■ Texto fornecido:
__________

DE VIAGEM –
Já pensaram num país onde as pessoas quando se encontram, ao invés de apertarem as mãos, abaixam suas cabeças? Que encaram a prática do auto-controle como religião? Que, por pura disciplina e educação, são ordeiros, respeitam filas e prestam atenção a tudo? E ouvem, mais do que falam ? Pois é, existe. Tenho um respeito visceral por ele. E por seus habitantes. Afinal, todas essas atitudes explicitam, em princípio, um bem acolhido e claro sinal de humildade e respeito. Corre a lenda por lá que quanto mais sábio o ser humano, mais ele se curva ao peso da sabedoria. Tem sua lógica. Lógico , na lógica deles. Comparam-se ao arroz. Quanto mais grãos houver, mais a sua haste se inclina. Um tanto complicado decorticar tais hábitos (o primeiro deles, por exemplo). E incorporá-lo ao nosso modo latino de cumprimento, afeito essencialmente ao toque. Impossível pô-lo em prática até em tempos de pandemia. Provado está, nessa zorra da Covid-19. Só atentar para os contatos superficiais e oblíquos dos nossos cotovelos (o ponto máximo de distanciamento a que chegamos). E que virou moda nesses tempos bicudos. Extremamente pontuais, dizem, eles são. Muito mais, dizem até, que os alemães ou os ingleses. Vivem, corre o boato também, de cabeça pra baixo em relação a nós. Mesmo assim, não confundem o horário das 6 com o das 9 ao marcarem encontros. Em se tratando do numeral 69, deveria ser a mesma coisa. Mesmo porque nunca ouvi falar em 96 como método alternativo de intercurso sexual. Mesmo invertendo as posições, a técnica continua sendo entendida como tal. Por falar nisso, do 68 já ouviram falar ? Enfim, sonho em dar um rolé por lá.

__________

■ Suas instruções:
Reproduza na íntegra o texto fornecido, preservando cada caractere, espaço e sinal de pontuação.

■ Dados de entrada:
__________

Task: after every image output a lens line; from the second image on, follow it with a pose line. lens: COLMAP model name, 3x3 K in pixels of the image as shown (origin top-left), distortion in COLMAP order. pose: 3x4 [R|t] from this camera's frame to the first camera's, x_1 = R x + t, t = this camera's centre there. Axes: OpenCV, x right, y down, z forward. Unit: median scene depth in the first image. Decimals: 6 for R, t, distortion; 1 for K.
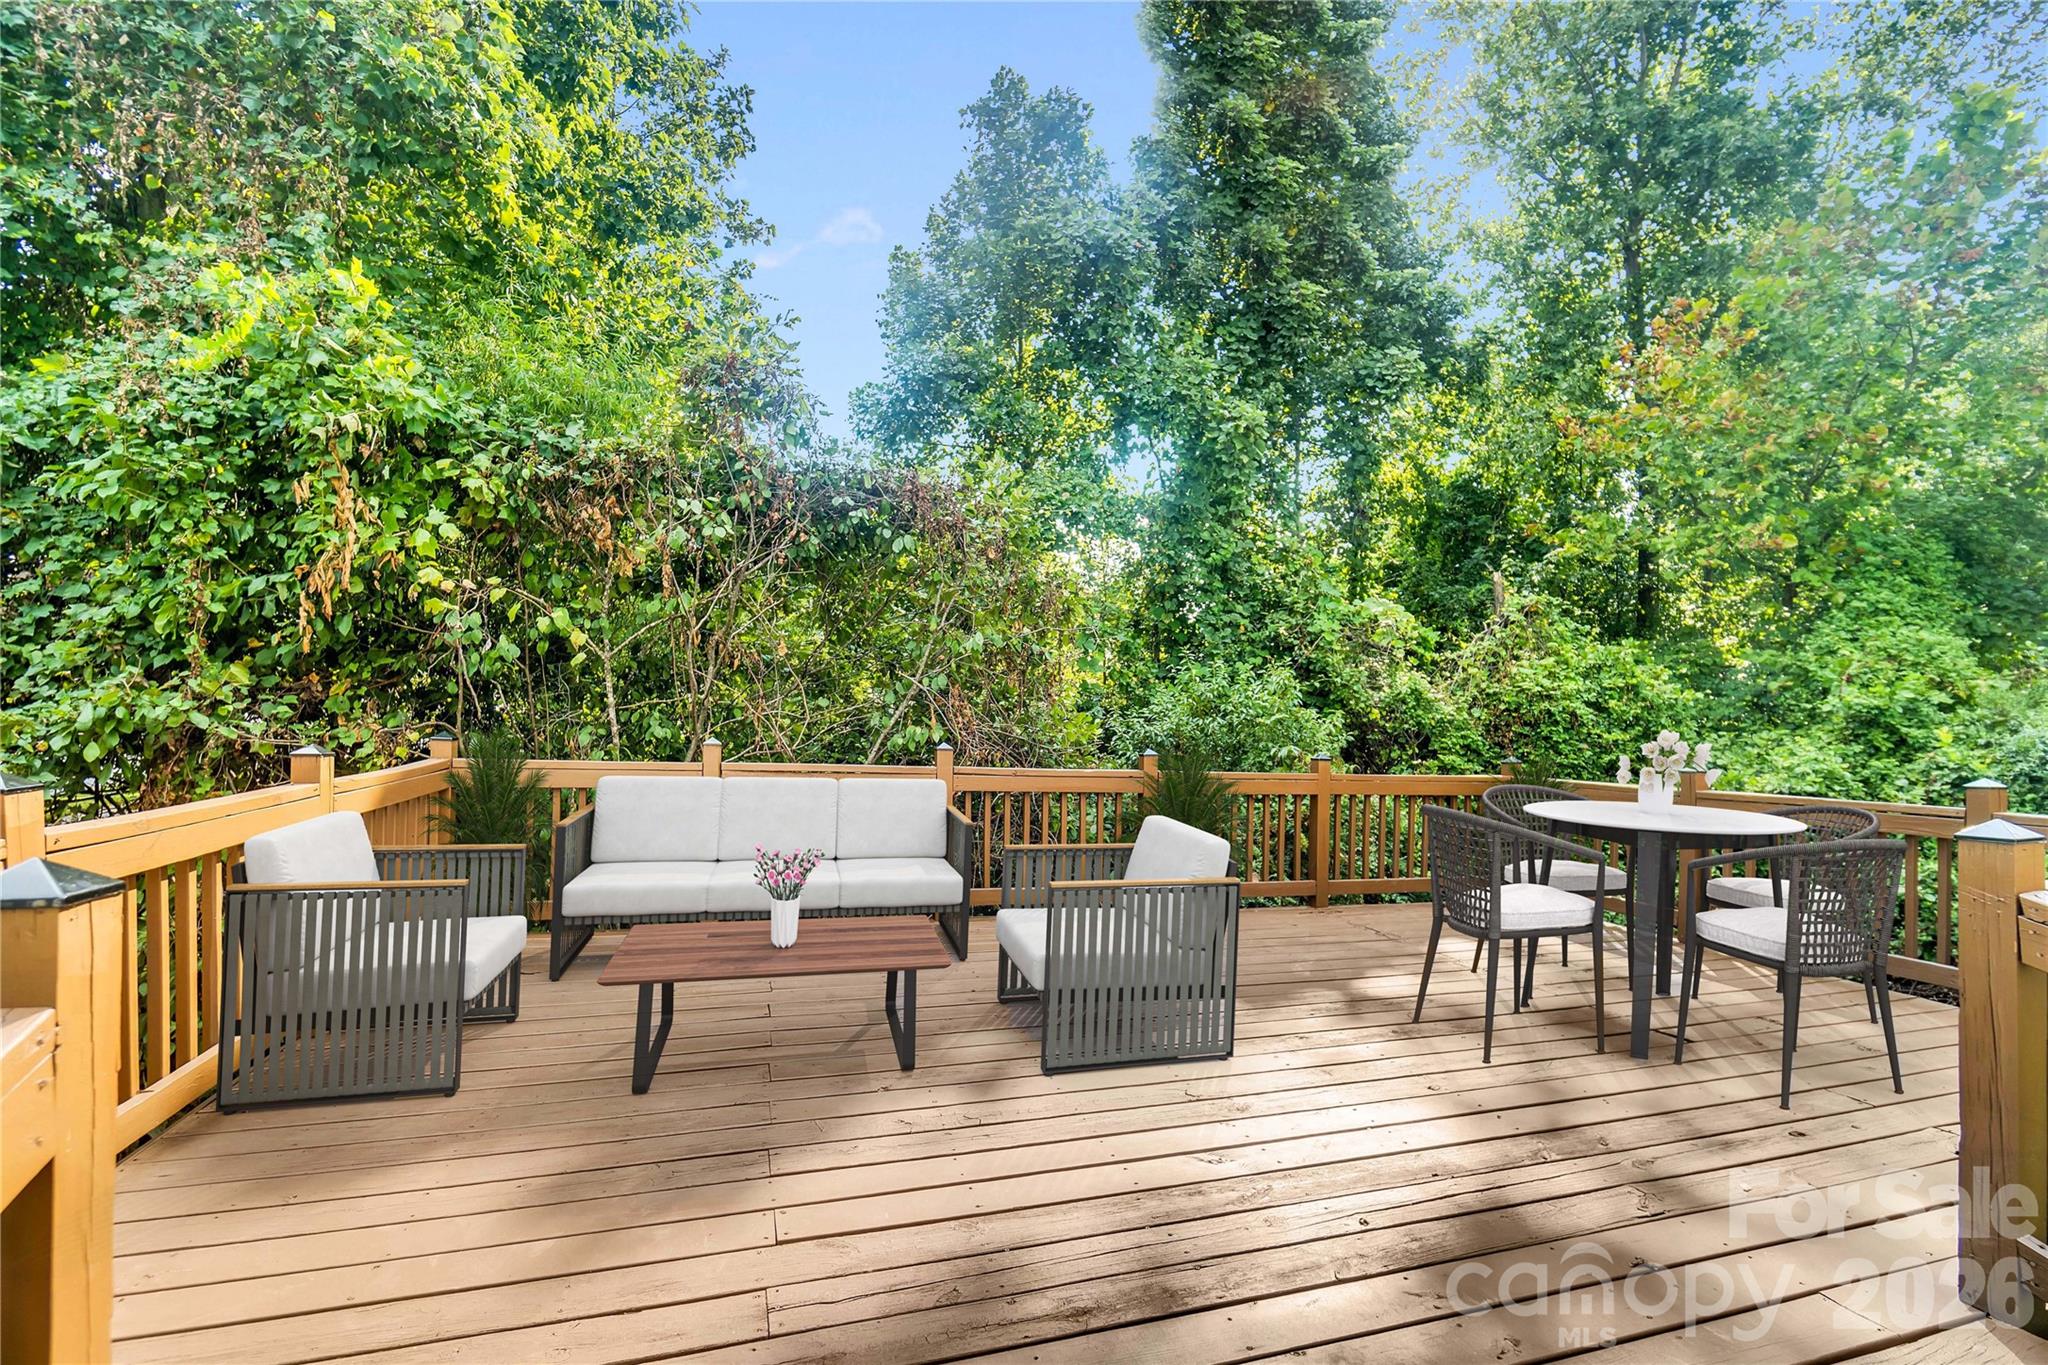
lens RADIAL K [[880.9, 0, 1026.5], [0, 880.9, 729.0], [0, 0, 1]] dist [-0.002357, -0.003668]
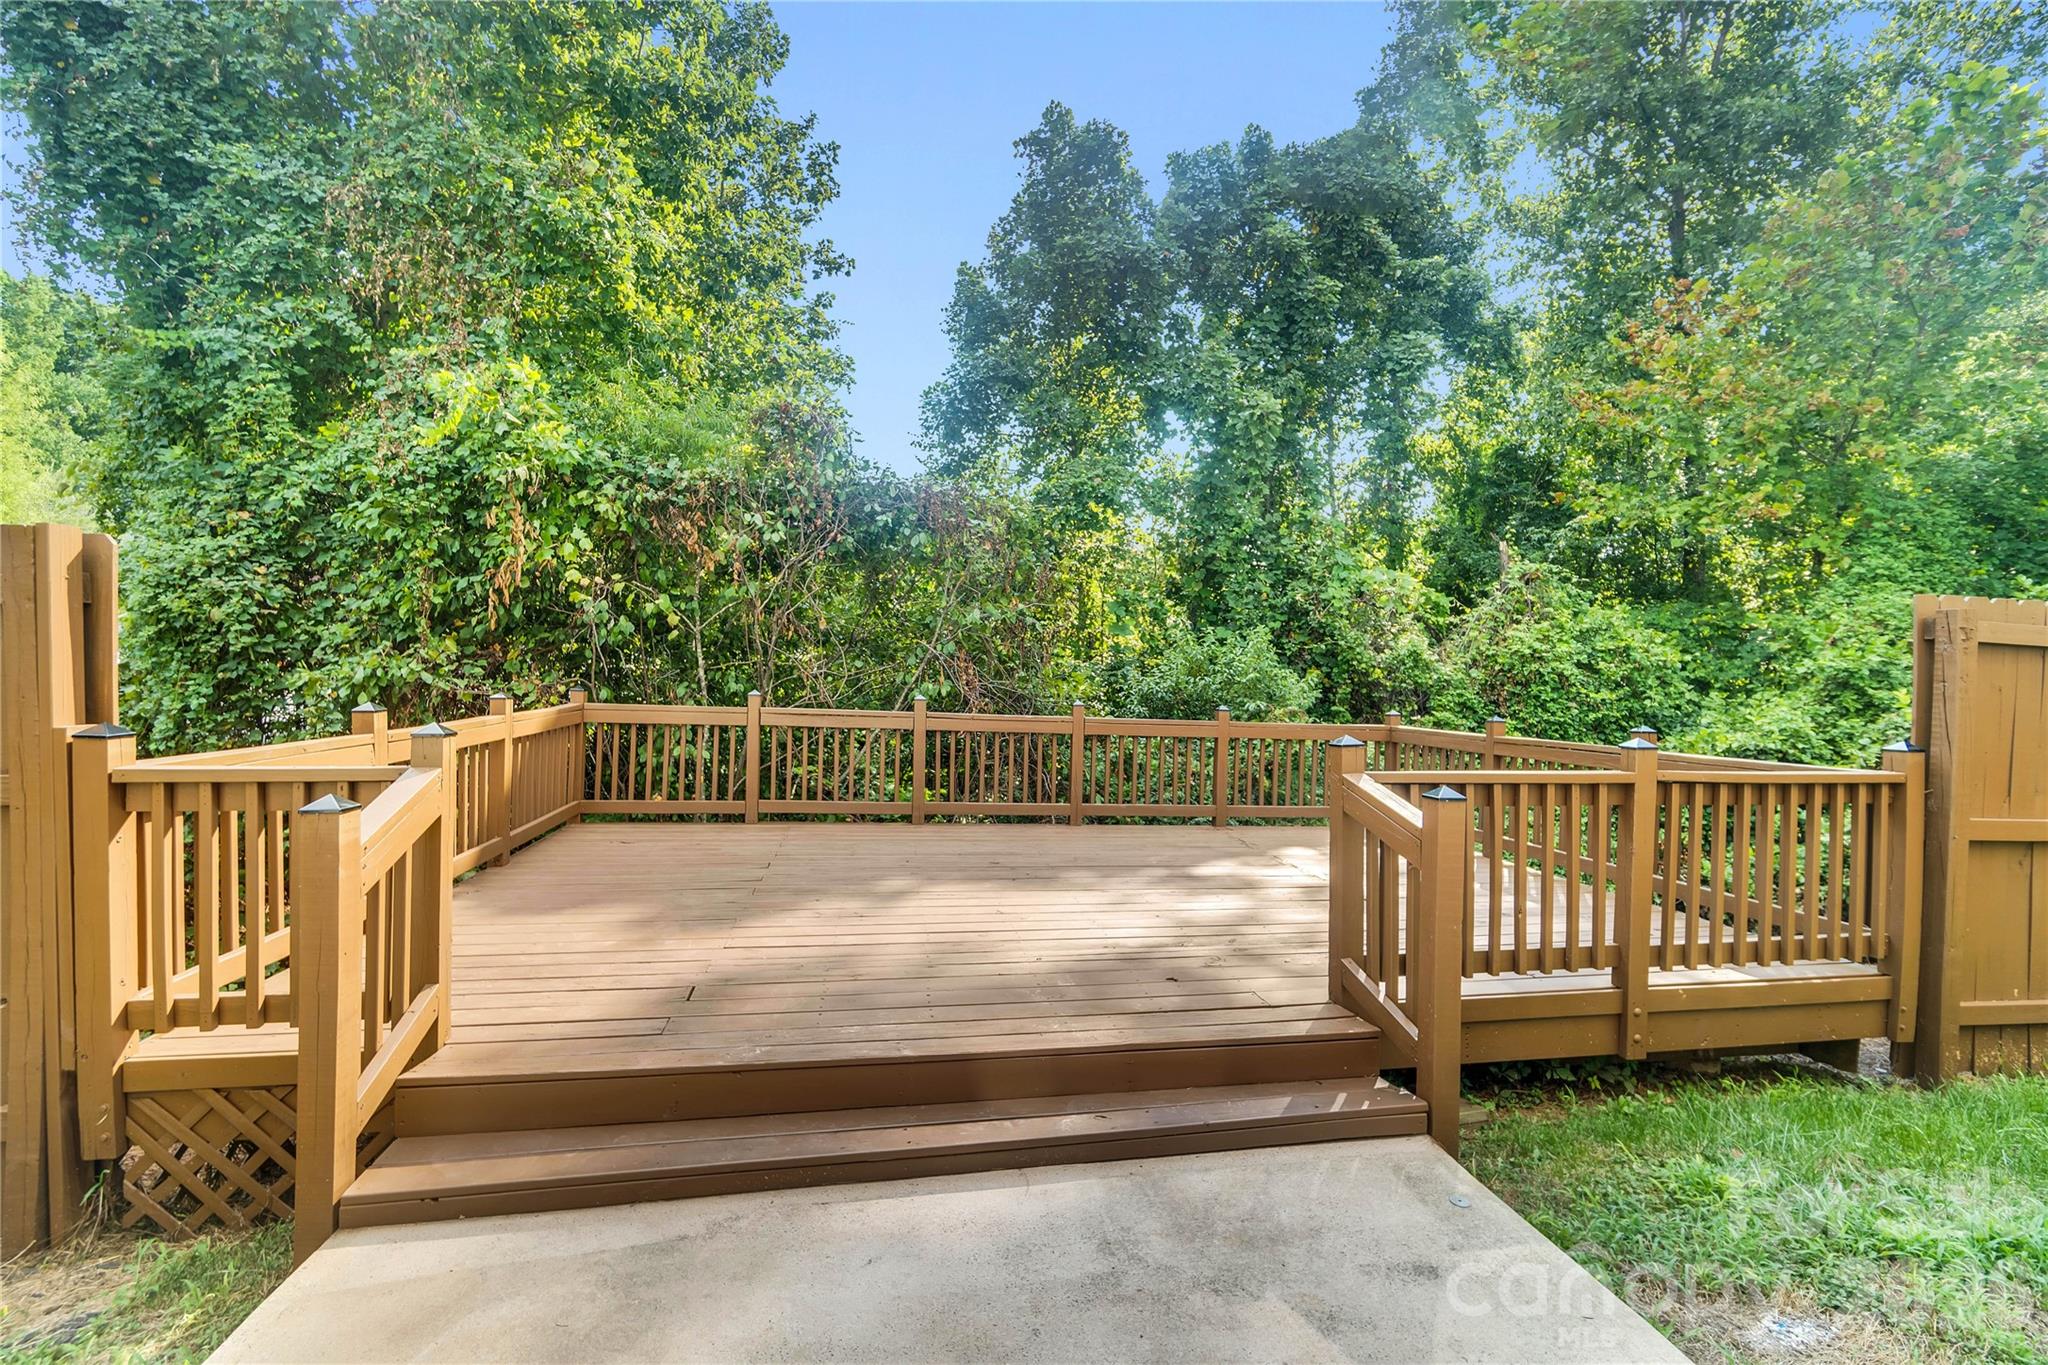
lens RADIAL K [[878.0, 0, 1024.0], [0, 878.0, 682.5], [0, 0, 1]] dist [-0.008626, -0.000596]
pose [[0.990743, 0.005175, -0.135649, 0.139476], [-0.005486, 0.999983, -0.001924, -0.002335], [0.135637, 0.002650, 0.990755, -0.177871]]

__________

■ Solução do exercício:
DE VIAGEM –
Já pensaram num país onde as pessoas quando se encontram, ao invés de apertarem as mãos, abaixam suas cabeças? Que encaram a prática do auto-controle como religião? Que, por pura disciplina e educação, são ordeiros, respeitam filas e prestam atenção a tudo? E ouvem, mais do que falam ? Pois é, existe. Tenho um respeito visceral por ele. E por seus habitantes. Afinal, todas essas atitudes explicitam, em princípio, um bem acolhido e claro sinal de humildade e respeito. Corre a lenda por lá que quanto mais sábio o ser humano, mais ele se curva ao peso da sabedoria. Tem sua lógica. Lógico , na lógica deles. Comparam-se ao arroz. Quanto mais grãos houver, mais a sua haste se inclina. Um tanto complicado decorticar tais hábitos (o primeiro deles, por exemplo). E incorporá-lo ao nosso modo latino de cumprimento, afeito essencialmente ao toque. Impossível pô-lo em prática até em tempos de pandemia. Provado está, nessa zorra da Covid-19. Só atentar para os contatos superficiais e oblíquos dos nossos cotovelos (o ponto máximo de distanciamento a que chegamos). E que virou moda nesses tempos bicudos. Extremamente pontuais, dizem, eles são. Muito mais, dizem até, que os alemães ou os ingleses. Vivem, corre o boato também, de cabeça pra baixo em relação a nós. Mesmo assim, não confundem o horário das 6 com o das 9 ao marcarem encontros. Em se tratando do numeral 69, deveria ser a mesma coisa. Mesmo porque nunca ouvi falar em 96 como método alternativo de intercurso sexual. Mesmo invertendo as posições, a técnica continua sendo entendida como tal. Por falar nisso, do 68 já ouviram falar ? Enfim, sonho em dar um rolé por lá.